In search of a solution, a team of Google researchers collaborated with Columbia University and Synthesis AI, a data generation platform for computer vision, to develop ClearGrasp. It’s an algorithm capable of estimating accurate 3D data of transparent objects from RGB images, and importantly one that works with inputs from any standard RGB camera, using AI to reconstruct the depth of transparent objects and generalize to objects unseen during training.
As the researchers note, training sophisticated AI models usually requires large data sets, and because no corpus of transparent objects existed, they created their own containing more than 50,000 photorealistic renders with corresponding depth, edges, surface normals (which represent the surface curvature), and more. Each image shows up to five transparent objects, either on a flat ground plane or inside a tote with various backgrounds and lighting. And a separate set of 286 real-world images with corresponding ground truth depth serves as a test set.
ClearGrasp comprises three machine learning algorithms in total: a network to estimate surface normals, one for occlusion boundaries (depth discontinuities), and one that masks transparent objects. This mask removes all pixels belonging to transparent objects so that the correct depths can be filled in, and so an optimization module can extend the surface’s depth using predicted surface normals to guide the reconstruction’s shape. (The predicted occlusion boundaries help to maintain separation between distinct objects.)

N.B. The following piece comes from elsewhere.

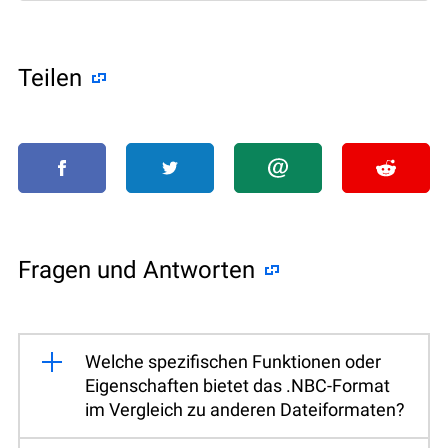
Teilen
Fragen und Antworten
Welche spezifischen Funktionen oder
Eigenschaften bietet das .NBC-Format
im Vergleich zu anderen Dateiformaten?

In experiments, the researchers trained the models on their custom data set, as well as real indoor scenes from the open-source Matterport3D and ScanNet corpora. They say that ClearGrasp managed to reconstruct depth for transparent objects with much higher fidelity than the baseline methods, and that its output depth could be directly used as input to manipulation algorithms that use images. When using a robot parallel-jaw gripper arm, the gripping success rate of transparent objects improved from 12% to 74%, and from 64% to 86% with suction.
“ClearGrasp can benefit robotic manipulation by incorporating it into our pick and place robot’s control system, where we observe significant improvements in the grasping success rate of transparent plastic objects,” wrote study coauthors Shreeyak Sajjan, a Synthesis AI research engineer, and Andy Zeng, a Google research scientist. “A promising direction for future work is improving the domain transfer to real-world images by generating renders with physically-correct caustics and surface imperfections such as fingerprints … Enabling machines to better sense transparent surfaces would not only improve safety, but could also open up a range of new interactions in unstructured applications — from robots handling kitchenware or sorting plastics for recycling, to navigating indoor environments or generating AR visualizations on glass tabletops.”